**Data under study:**
════════
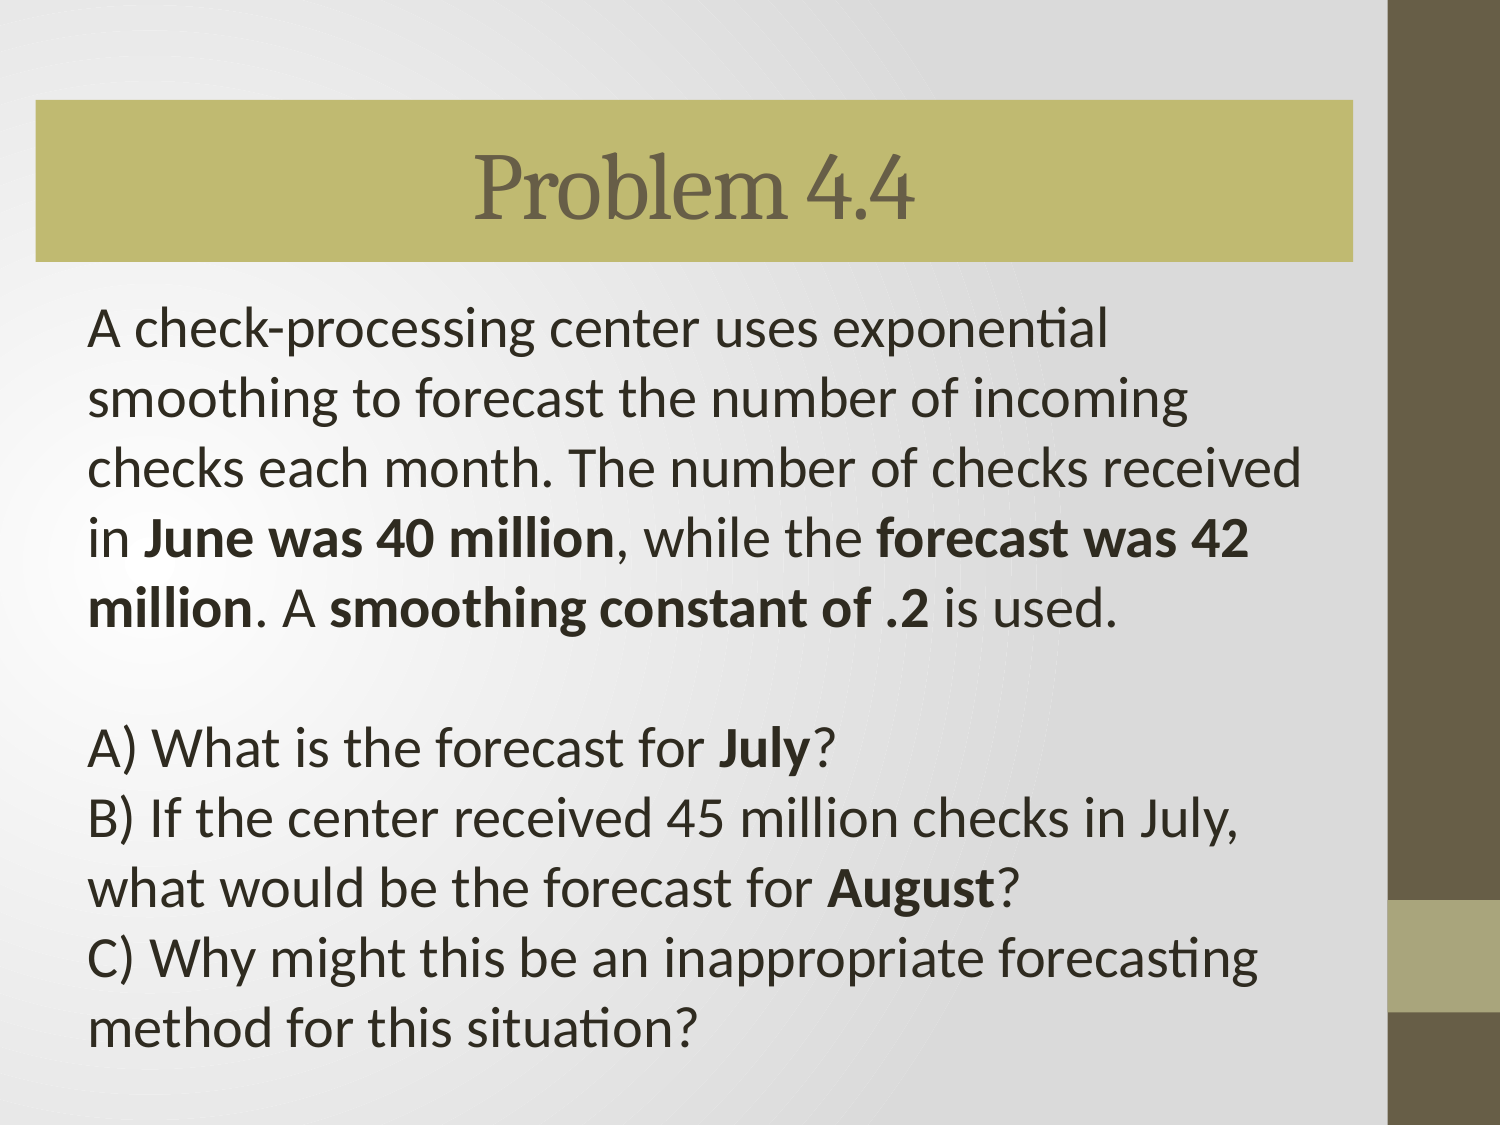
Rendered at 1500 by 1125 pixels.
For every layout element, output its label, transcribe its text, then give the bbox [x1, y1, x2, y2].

title Problem 4.4 [35, 99, 1354, 262]
text_box A check-processing center uses exponential smoothing to forecast the number of incoming checks each month. The number of checks received in June was 40 million, while the forecast was 42 million. A smoothing constant of .2 is used. A) What is the forecast for July? B) If the center received 45 million checks in July, what would be the forecast for August? C) Why might this be an inappropriate forecasting method for this situation? [72, 281, 1345, 1067]
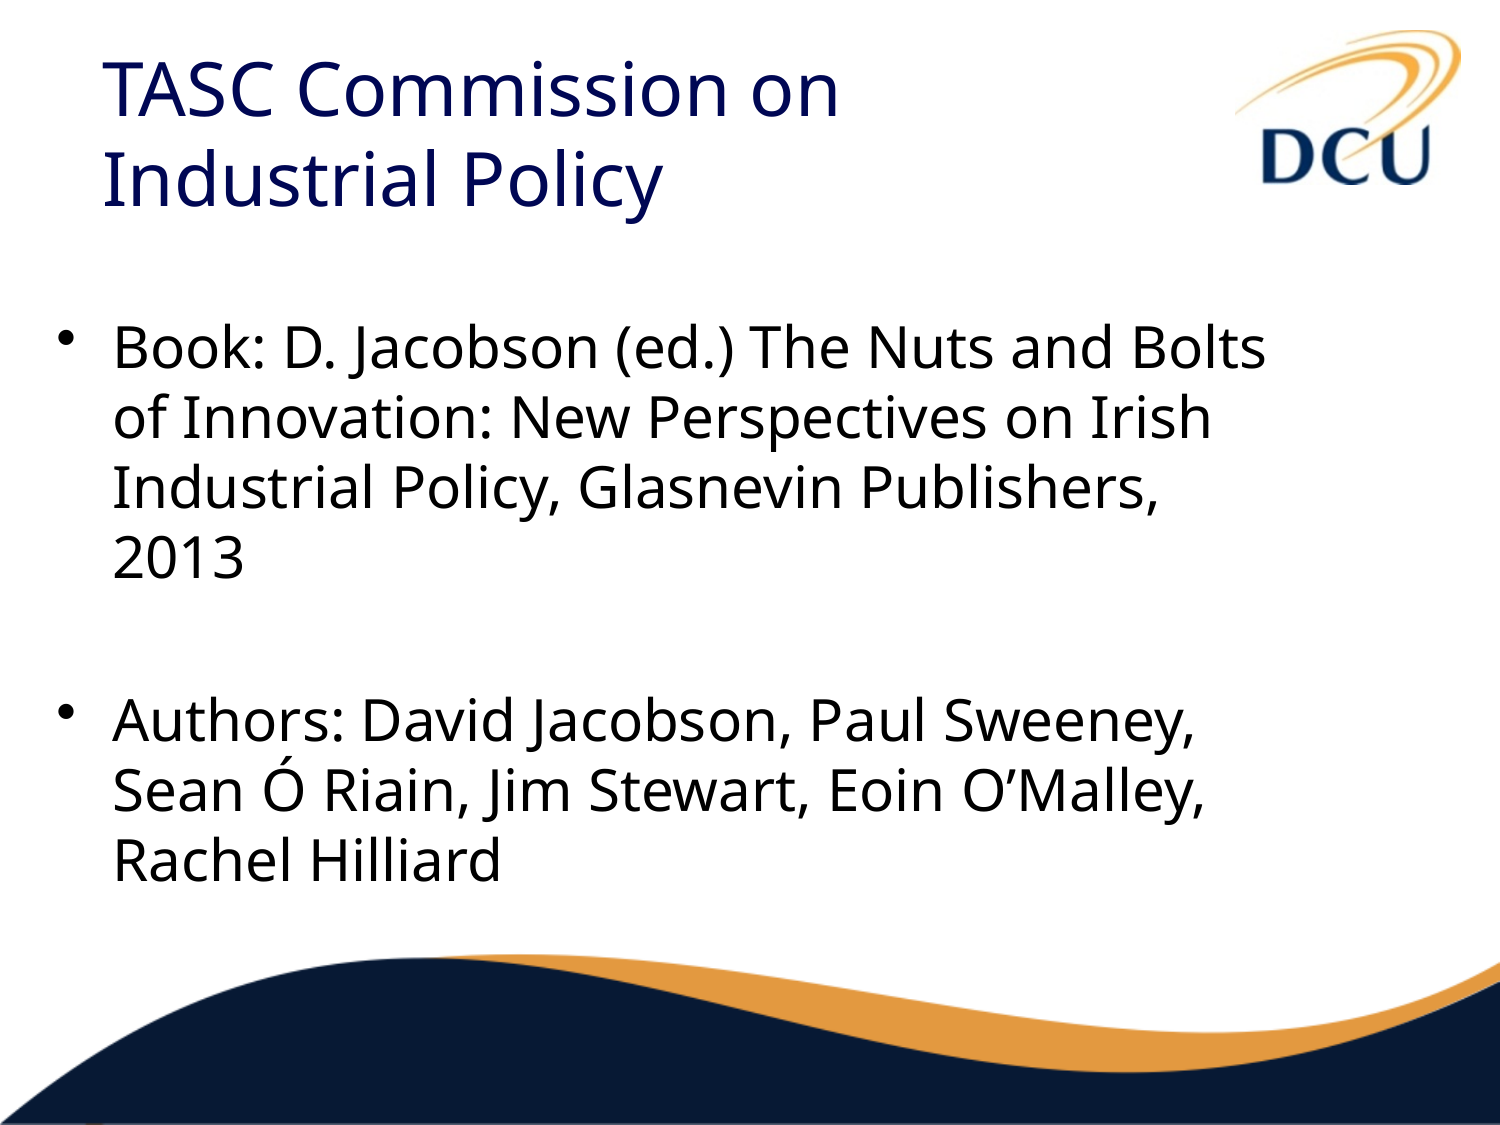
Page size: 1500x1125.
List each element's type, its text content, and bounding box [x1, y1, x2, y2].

picture [1235, 30, 1461, 185]
picture [0, 950, 1500, 1125]
list Book: D. Jacobson (ed.) The Nuts and Bolts of Innovation: New Perspectives on Irish Industrial Policy, Glasnevin Publishers, 2013 Authors: David Jacobson, Paul Sweeney, Sean Ó Riain, Jim Stewart, Eoin O’Malley, Rachel Hilliard [41, 302, 1317, 917]
title TASC Commission on Industrial Policy [87, 54, 1081, 208]
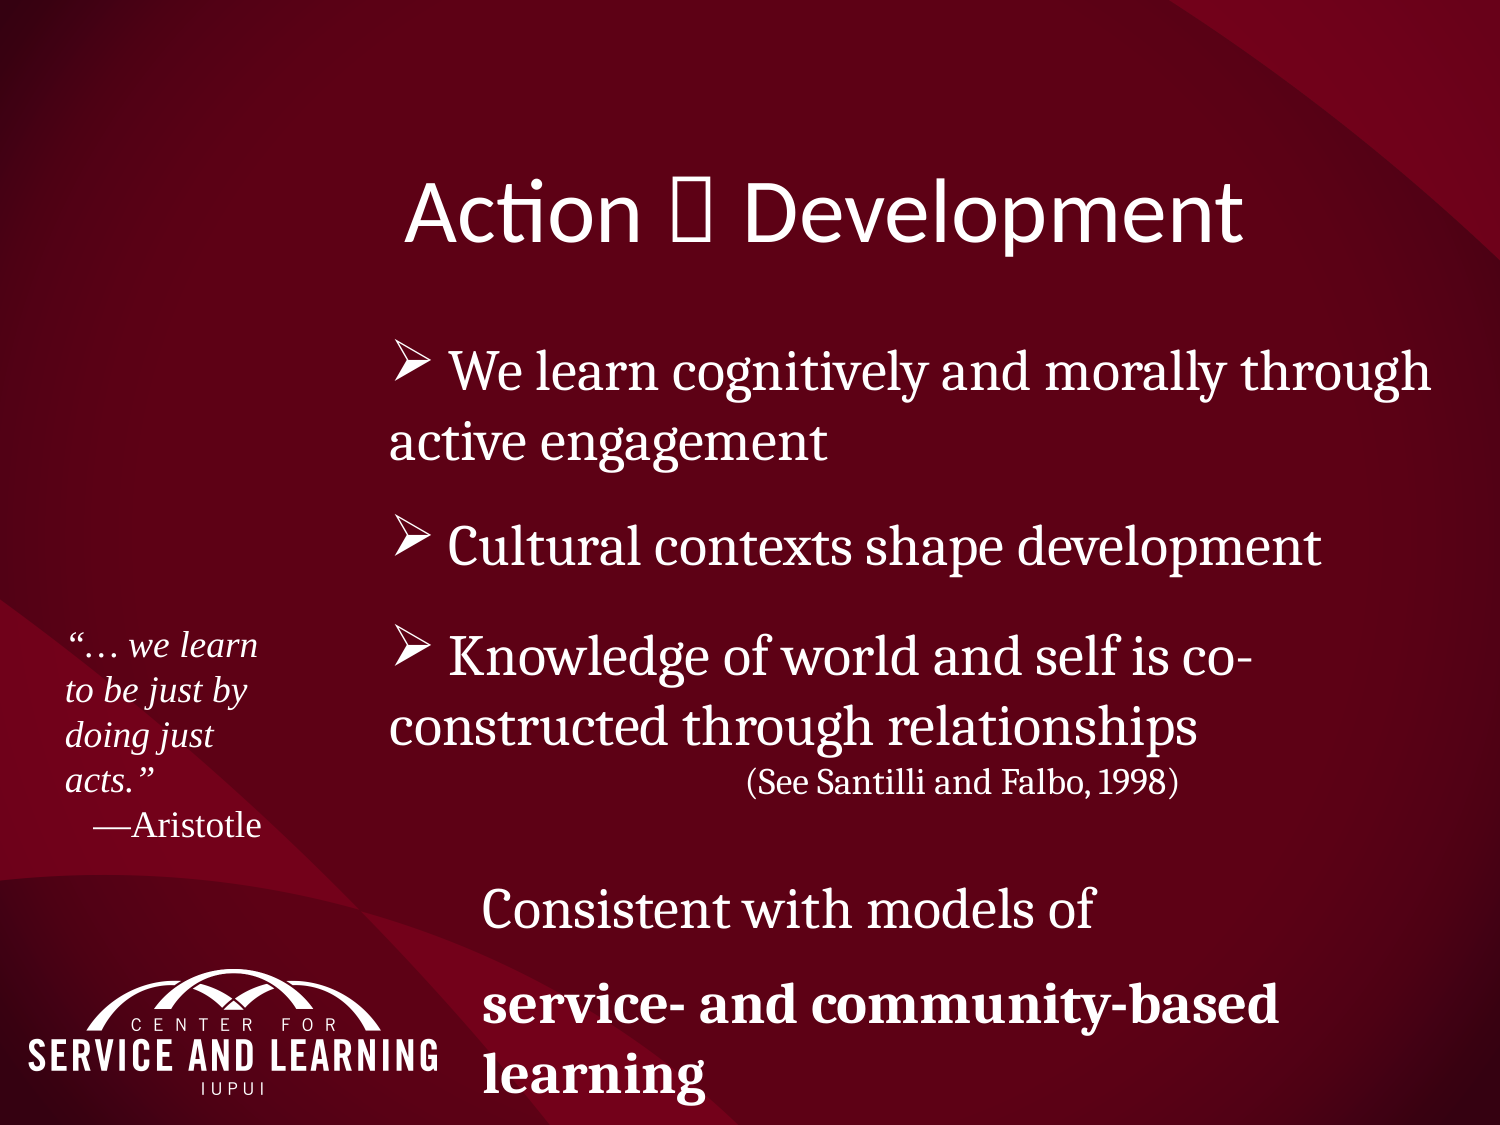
════════
**Task to complete:** Take the records above from the line with "List each element's" down to their last line and please copy those lines exactly, without the pictures.

**Response to the task:**
List each element's type, its text content, and bounding box [x1, y1, x2, y2].

picture [1235, 30, 1461, 185]
picture [0, 950, 1500, 1125]
list Book: D. Jacobson (ed.) The Nuts and Bolts of Innovation: New Perspectives on Irish Industrial Policy, Glasnevin Publishers, 2013 Authors: David Jacobson, Paul Sweeney, Sean Ó Riain, Jim Stewart, Eoin O’Malley, Rachel Hilliard [41, 302, 1317, 917]
title TASC Commission on Industrial Policy [87, 54, 1081, 208]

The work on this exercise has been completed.